I was coming down South Salisbury Street talking to Amy.  I caught the red light one block away from the intersection of W. Edenton and S. Salisbury where the wreck occurred.  I left the light when the signal turned green and was traveling towards Edenton.  From my point of view, perspective, whatever, I began crossing Edenton and the next thing I know I was popped real hard in my door by a blue mini-van.  Amy heard the whole thing on the phone.  The truck got spun around in the intersection, hitting another parked car during the slide.  I was stunned and then said to Amy, “I was just in a really bad wreck”.

As I was trying to free my leg from being wedged between the steering wheel and door I look out my window and a woman is screaming “Your still on the phone!  I have my kids in the car and your still on the phone!”  So I naturally assumed, oh damn, I just ran a red light because I was on the phone.  I appologized to the hystarical women several times as I finally got out of my twisted truck.  My ribs were hurting real bad but I didn’t pay attention to them at the time.

At some point I know I said “I must have run the red light” and the driver of the mini-van said “well, at least you’re willing to admit it”.  My passenger was still telling me I didn’t run the red light.  So there we were, me and the mini-van family waiting for the police.  The husband went on about how people get tickets for talking on cell phones while driving in England.  What I wanted to know is: did I run the red light?  I really did not know, still don’t.
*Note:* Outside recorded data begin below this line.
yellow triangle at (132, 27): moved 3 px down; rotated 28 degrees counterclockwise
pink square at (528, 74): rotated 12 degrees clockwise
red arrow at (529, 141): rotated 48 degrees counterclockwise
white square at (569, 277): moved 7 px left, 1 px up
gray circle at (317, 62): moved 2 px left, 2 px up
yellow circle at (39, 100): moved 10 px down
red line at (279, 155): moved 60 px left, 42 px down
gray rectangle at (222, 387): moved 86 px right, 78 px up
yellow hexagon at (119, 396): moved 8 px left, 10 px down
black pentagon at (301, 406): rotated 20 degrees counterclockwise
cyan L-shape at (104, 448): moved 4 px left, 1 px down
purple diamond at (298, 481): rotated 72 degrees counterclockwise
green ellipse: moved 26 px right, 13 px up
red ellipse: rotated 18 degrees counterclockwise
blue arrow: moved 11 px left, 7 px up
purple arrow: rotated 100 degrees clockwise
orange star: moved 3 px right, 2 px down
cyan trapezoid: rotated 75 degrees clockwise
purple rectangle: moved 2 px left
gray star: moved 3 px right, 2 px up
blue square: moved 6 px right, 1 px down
I was about to tell the police I might not have run the red light but an unidentified witness on the street said I did.  That was actually very reassuring at the time because I wasn’t certain.  But then I thought about it.  There is absolutely no way that witness would have been able to see the color of the lights on Edenton and Salisbury from where she was standing on S. Salisbury St.  No way at all.  They are both one way streets and no lights face in the direction of where she was standing on Salisbury.  The woman was simply drawn to sympathizing with the mini-van family.  That’s all.  You can’t tell me with the spectacular wreck that was unfolding in front of her she ran up the road far enough to make a conscious effort to identify the color of the lights, before they had time to change.

My guilt of being on the phone at the time of the wreck and the fact that I was hit by a family with kids in tow blinded my judgement as to whether or not I actually ran the light.  Or did the mini-van driver?  One thing that concerned me is the statement the other driver gave to the officer when asked how fast he was going.  He stated “20 maybe 30 miles an hour, we don’t know because we were trying to find our turn”.  So he was trying to navigate his way through downtown.  Did he know what color his light was?

The officers immediate response to his comment was “So help me get my head around this.  You were going 20-30 mph and managed to spin a Dodge Dakota 180 degrees in the intersection at impact?”  Clearly the officer couldn’t add up the physics based on the other drivers statement.

So based upon my reassurance of an eye witness, who could not have seen the lights, I accepted responsibility for running a red light I may not have run.  My passenger insists that I didn’t and his statement to the police was that the mini-van “hit us like a missile”.  I know that part is true.  Although cited, I have not plead guilty to running the red light and I’m not personally certain I did.  At this point I’m taking the word of a unreliable witness, who’s not listed on any police report, and the “victims”.  So now I’m not sure what to do.  Do I plead guilty without knowing if I am?  Or do I plead not guilty and force someone to prove it to me and the court?